----- ITEMS
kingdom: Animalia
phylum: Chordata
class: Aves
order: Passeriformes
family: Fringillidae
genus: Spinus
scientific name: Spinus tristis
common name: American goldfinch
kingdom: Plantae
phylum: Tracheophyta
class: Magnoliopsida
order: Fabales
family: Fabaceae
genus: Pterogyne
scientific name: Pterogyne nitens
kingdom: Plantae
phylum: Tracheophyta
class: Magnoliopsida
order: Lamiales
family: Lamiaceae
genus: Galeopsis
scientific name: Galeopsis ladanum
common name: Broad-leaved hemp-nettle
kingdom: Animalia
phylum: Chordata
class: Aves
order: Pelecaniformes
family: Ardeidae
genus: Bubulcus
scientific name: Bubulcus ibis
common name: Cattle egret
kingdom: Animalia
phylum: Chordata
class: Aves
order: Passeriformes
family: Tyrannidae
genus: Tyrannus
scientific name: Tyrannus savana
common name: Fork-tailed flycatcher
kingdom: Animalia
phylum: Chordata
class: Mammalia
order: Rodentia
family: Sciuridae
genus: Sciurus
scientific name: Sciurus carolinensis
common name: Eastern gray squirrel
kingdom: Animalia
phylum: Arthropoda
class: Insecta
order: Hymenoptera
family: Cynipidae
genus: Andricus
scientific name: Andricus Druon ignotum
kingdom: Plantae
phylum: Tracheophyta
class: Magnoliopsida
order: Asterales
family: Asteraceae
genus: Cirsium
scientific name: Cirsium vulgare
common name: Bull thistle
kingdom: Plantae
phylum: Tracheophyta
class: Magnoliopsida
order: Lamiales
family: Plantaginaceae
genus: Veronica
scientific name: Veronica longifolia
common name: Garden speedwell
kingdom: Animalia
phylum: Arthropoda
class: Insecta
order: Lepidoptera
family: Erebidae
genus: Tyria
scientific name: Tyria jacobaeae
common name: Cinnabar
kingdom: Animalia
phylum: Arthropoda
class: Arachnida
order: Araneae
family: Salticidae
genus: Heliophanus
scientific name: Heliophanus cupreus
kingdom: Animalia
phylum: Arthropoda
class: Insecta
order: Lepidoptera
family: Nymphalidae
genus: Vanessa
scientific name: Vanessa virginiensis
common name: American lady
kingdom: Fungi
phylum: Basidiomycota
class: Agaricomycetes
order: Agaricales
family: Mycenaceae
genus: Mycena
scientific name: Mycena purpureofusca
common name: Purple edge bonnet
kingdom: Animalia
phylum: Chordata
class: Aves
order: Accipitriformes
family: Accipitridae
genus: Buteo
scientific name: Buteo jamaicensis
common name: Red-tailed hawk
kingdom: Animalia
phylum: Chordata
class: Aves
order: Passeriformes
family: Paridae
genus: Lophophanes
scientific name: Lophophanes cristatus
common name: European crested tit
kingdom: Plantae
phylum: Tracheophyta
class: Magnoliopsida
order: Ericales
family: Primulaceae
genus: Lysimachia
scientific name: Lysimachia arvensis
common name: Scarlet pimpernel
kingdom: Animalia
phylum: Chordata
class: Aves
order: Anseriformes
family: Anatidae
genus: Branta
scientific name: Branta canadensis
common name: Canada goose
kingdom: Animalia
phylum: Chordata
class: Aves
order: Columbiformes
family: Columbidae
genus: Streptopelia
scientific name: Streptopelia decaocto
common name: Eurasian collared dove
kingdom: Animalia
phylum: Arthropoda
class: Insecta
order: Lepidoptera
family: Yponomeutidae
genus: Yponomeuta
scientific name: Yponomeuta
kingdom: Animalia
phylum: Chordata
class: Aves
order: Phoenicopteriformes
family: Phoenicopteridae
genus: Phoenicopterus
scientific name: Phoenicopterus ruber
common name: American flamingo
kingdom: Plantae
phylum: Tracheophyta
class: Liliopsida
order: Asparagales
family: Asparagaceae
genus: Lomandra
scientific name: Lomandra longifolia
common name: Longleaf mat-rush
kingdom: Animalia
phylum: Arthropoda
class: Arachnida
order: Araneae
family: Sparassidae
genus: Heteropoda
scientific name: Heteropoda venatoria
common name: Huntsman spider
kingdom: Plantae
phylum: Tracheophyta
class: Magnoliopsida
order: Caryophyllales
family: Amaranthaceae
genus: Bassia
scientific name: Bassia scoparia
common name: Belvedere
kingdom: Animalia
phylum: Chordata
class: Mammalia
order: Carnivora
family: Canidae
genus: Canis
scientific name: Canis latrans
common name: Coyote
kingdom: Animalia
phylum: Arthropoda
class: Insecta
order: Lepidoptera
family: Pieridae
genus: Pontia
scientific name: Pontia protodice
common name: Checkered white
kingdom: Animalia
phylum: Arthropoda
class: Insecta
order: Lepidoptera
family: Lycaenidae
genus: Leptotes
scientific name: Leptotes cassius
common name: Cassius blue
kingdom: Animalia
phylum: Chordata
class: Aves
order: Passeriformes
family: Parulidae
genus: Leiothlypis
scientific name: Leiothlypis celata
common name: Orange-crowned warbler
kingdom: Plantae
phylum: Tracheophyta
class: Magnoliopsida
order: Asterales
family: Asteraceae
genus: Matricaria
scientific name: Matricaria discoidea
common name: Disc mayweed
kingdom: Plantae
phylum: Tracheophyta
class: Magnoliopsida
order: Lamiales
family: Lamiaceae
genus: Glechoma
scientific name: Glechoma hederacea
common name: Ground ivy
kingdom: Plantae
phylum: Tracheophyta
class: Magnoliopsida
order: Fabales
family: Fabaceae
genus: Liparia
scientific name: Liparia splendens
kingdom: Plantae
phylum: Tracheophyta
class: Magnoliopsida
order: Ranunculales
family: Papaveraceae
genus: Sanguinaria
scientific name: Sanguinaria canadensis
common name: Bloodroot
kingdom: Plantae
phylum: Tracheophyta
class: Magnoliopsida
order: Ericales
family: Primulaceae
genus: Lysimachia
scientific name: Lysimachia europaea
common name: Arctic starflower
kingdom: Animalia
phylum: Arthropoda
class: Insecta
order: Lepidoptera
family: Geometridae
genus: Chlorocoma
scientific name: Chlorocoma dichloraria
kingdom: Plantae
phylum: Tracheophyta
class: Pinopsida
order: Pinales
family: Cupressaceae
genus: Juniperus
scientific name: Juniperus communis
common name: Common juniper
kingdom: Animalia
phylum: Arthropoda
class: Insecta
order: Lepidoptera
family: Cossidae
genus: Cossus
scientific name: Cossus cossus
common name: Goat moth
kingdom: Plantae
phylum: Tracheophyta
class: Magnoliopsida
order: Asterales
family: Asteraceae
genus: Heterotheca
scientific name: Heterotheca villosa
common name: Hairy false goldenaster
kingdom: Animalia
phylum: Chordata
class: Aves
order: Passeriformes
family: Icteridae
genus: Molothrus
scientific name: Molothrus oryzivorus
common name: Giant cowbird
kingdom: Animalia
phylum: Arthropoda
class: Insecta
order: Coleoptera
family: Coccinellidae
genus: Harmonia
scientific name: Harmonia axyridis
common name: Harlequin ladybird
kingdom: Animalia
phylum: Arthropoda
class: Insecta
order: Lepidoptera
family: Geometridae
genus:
----------
WORK INSTRUCTIONS: Put every line from the entries above into a single numbered list, leaving out any blank lines.

COMPLETE RESPONSE:
1. kingdom: Animalia
2. phylum: Chordata
3. class: Aves
4. order: Passeriformes
5. family: Fringillidae
6. genus: Spinus
7. scientific name: Spinus tristis
8. common name: American goldfinch
9. kingdom: Plantae
10. phylum: Tracheophyta
11. class: Magnoliopsida
12. order: Fabales
13. family: Fabaceae
14. genus: Pterogyne
15. scientific name: Pterogyne nitens
16. kingdom: Plantae
17. phylum: Tracheophyta
18. class: Magnoliopsida
19. order: Lamiales
20. family: Lamiaceae
21. genus: Galeopsis
22. scientific name: Galeopsis ladanum
23. common name: Broad-leaved hemp-nettle
24. kingdom: Animalia
25. phylum: Chordata
26. class: Aves
27. order: Pelecaniformes
28. family: Ardeidae
29. genus: Bubulcus
30. scientific name: Bubulcus ibis
31. common name: Cattle egret
32. kingdom: Animalia
33. phylum: Chordata
34. class: Aves
35. order: Passeriformes
36. family: Tyrannidae
37. genus: Tyrannus
38. scientific name: Tyrannus savana
39. common name: Fork-tailed flycatcher
40. kingdom: Animalia
41. phylum: Chordata
42. class: Mammalia
43. order: Rodentia
44. family: Sciuridae
45. genus: Sciurus
46. scientific name: Sciurus carolinensis
47. common name: Eastern gray squirrel
48. kingdom: Animalia
49. phylum: Arthropoda
50. class: Insecta
51. order: Hymenoptera
52. family: Cynipidae
53. genus: Andricus
54. scientific name: Andricus Druon ignotum
55. kingdom: Plantae
56. phylum: Tracheophyta
57. class: Magnoliopsida
58. order: Asterales
59. family: Asteraceae
60. genus: Cirsium
61. scientific name: Cirsium vulgare
62. common name: Bull thistle
63. kingdom: Plantae
64. phylum: Tracheophyta
65. class: Magnoliopsida
66. order: Lamiales
67. family: Plantaginaceae
68. genus: Veronica
69. scientific name: Veronica longifolia
70. common name: Garden speedwell
71. kingdom: Animalia
72. phylum: Arthropoda
73. class: Insecta
74. order: Lepidoptera
75. family: Erebidae
76. genus: Tyria
77. scientific name: Tyria jacobaeae
78. common name: Cinnabar
79. kingdom: Animalia
80. phylum: Arthropoda
81. class: Arachnida
82. order: Araneae
83. family: Salticidae
84. genus: Heliophanus
85. scientific name: Heliophanus cupreus
86. kingdom: Animalia
87. phylum: Arthropoda
88. class: Insecta
89. order: Lepidoptera
90. family: Nymphalidae
91. genus: Vanessa
92. scientific name: Vanessa virginiensis
93. common name: American lady
94. kingdom: Fungi
95. phylum: Basidiomycota
96. class: Agaricomycetes
97. order: Agaricales
98. family: Mycenaceae
99. genus: Mycena
100. scientific name: Mycena purpureofusca
101. common name: Purple edge bonnet
102. kingdom: Animalia
103. phylum: Chordata
104. class: Aves
105. order: Accipitriformes
106. family: Accipitridae
107. genus: Buteo
108. scientific name: Buteo jamaicensis
109. common name: Red-tailed hawk
110. kingdom: Animalia
111. phylum: Chordata
112. class: Aves
113. order: Passeriformes
114. family: Paridae
115. genus: Lophophanes
116. scientific name: Lophophanes cristatus
117. common name: European crested tit
118. kingdom: Plantae
119. phylum: Tracheophyta
120. class: Magnoliopsida
121. order: Ericales
122. family: Primulaceae
123. genus: Lysimachia
124. scientific name: Lysimachia arvensis
125. common name: Scarlet pimpernel
126. kingdom: Animalia
127. phylum: Chordata
128. class: Aves
129. order: Anseriformes
130. family: Anatidae
131. genus: Branta
132. scientific name: Branta canadensis
133. common name: Canada goose
134. kingdom: Animalia
135. phylum: Chordata
136. class: Aves
137. order: Columbiformes
138. family: Columbidae
139. genus: Streptopelia
140. scientific name: Streptopelia decaocto
141. common name: Eurasian collared dove
142. kingdom: Animalia
143. phylum: Arthropoda
144. class: Insecta
145. order: Lepidoptera
146. family: Yponomeutidae
147. genus: Yponomeuta
148. scientific name: Yponomeuta
149. kingdom: Animalia
150. phylum: Chordata
151. class: Aves
152. order: Phoenicopteriformes
153. family: Phoenicopteridae
154. genus: Phoenicopterus
155. scientific name: Phoenicopterus ruber
156. common name: American flamingo
157. kingdom: Plantae
158. phylum: Tracheophyta
159. class: Liliopsida
160. order: Asparagales
161. family: Asparagaceae
162. genus: Lomandra
163. scientific name: Lomandra longifolia
164. common name: Longleaf mat-rush
165. kingdom: Animalia
166. phylum: Arthropoda
167. class: Arachnida
168. order: Araneae
169. family: Sparassidae
170. genus: Heteropoda
171. scientific name: Heteropoda venatoria
172. common name: Huntsman spider
173. kingdom: Plantae
174. phylum: Tracheophyta
175. class: Magnoliopsida
176. order: Caryophyllales
177. family: Amaranthaceae
178. genus: Bassia
179. scientific name: Bassia scoparia
180. common name: Belvedere
181. kingdom: Animalia
182. phylum: Chordata
183. class: Mammalia
184. order: Carnivora
185. family: Canidae
186. genus: Canis
187. scientific name: Canis latrans
188. common name: Coyote
189. kingdom: Animalia
190. phylum: Arthropoda
191. class: Insecta
192. order: Lepidoptera
193. family: Pieridae
194. genus: Pontia
195. scientific name: Pontia protodice
196. common name: Checkered white
197. kingdom: Animalia
198. phylum: Arthropoda
199. class: Insecta
200. order: Lepidoptera
201. family: Lycaenidae
202. genus: Leptotes
203. scientific name: Leptotes cassius
204. common name: Cassius blue
205. kingdom: Animalia
206. phylum: Chordata
207. class: Aves
208. order: Passeriformes
209. family: Parulidae
210. genus: Leiothlypis
211. scientific name: Leiothlypis celata
212. common name: Orange-crowned warbler
213. kingdom: Plantae
214. phylum: Tracheophyta
215. class: Magnoliopsida
216. order: Asterales
217. family: Asteraceae
218. genus: Matricaria
219. scientific name: Matricaria discoidea
220. common name: Disc mayweed
221. kingdom: Plantae
222. phylum: Tracheophyta
223. class: Magnoliopsida
224. order: Lamiales
225. family: Lamiaceae
226. genus: Glechoma
227. scientific name: Glechoma hederacea
228. common name: Ground ivy
229. kingdom: Plantae
230. phylum: Tracheophyta
231. class: Magnoliopsida
232. order: Fabales
233. family: Fabaceae
234. genus: Liparia
235. scientific name: Liparia splendens
236. kingdom: Plantae
237. phylum: Tracheophyta
238. class: Magnoliopsida
239. order: Ranunculales
240. family: Papaveraceae
241. genus: Sanguinaria
242. scientific name: Sanguinaria canadensis
243. common name: Bloodroot
244. kingdom: Plantae
245. phylum: Tracheophyta
246. class: Magnoliopsida
247. order: Ericales
248. family: Primulaceae
249. genus: Lysimachia
250. scientific name: Lysimachia europaea
251. common name: Arctic starflower
252. kingdom: Animalia
253. phylum: Arthropoda
254. class: Insecta
255. order: Lepidoptera
256. family: Geometridae
257. genus: Chlorocoma
258. scientific name: Chlorocoma dichloraria
259. kingdom: Plantae
260. phylum: Tracheophyta
261. class: Pinopsida
262. order: Pinales
263. family: Cupressaceae
264. genus: Juniperus
265. scientific name: Juniperus communis
266. common name: Common juniper
267. kingdom: Animalia
268. phylum: Arthropoda
269. class: Insecta
270. order: Lepidoptera
271. family: Cossidae
272. genus: Cossus
273. scientific name: Cossus cossus
274. common name: Goat moth
275. kingdom: Plantae
276. phylum: Tracheophyta
277. class: Magnoliopsida
278. order: Asterales
279. family: Asteraceae
280. genus: Heterotheca
281. scientific name: Heterotheca villosa
282. common name: Hairy false goldenaster
283. kingdom: Animalia
284. phylum: Chordata
285. class: Aves
286. order: Passeriformes
287. family: Icteridae
288. genus: Molothrus
289. scientific name: Molothrus oryzivorus
290. common name: Giant cowbird
291. kingdom: Animalia
292. phylum: Arthropoda
293. class: Insecta
294. order: Coleoptera
295. family: Coccinellidae
296. genus: Harmonia
297. scientific name: Harmonia axyridis
298. common name: Harlequin ladybird
299. kingdom: Animalia
300. phylum: Arthropoda
301. class: Insecta
302. order: Lepidoptera
303. family: Geometridae
304. genus:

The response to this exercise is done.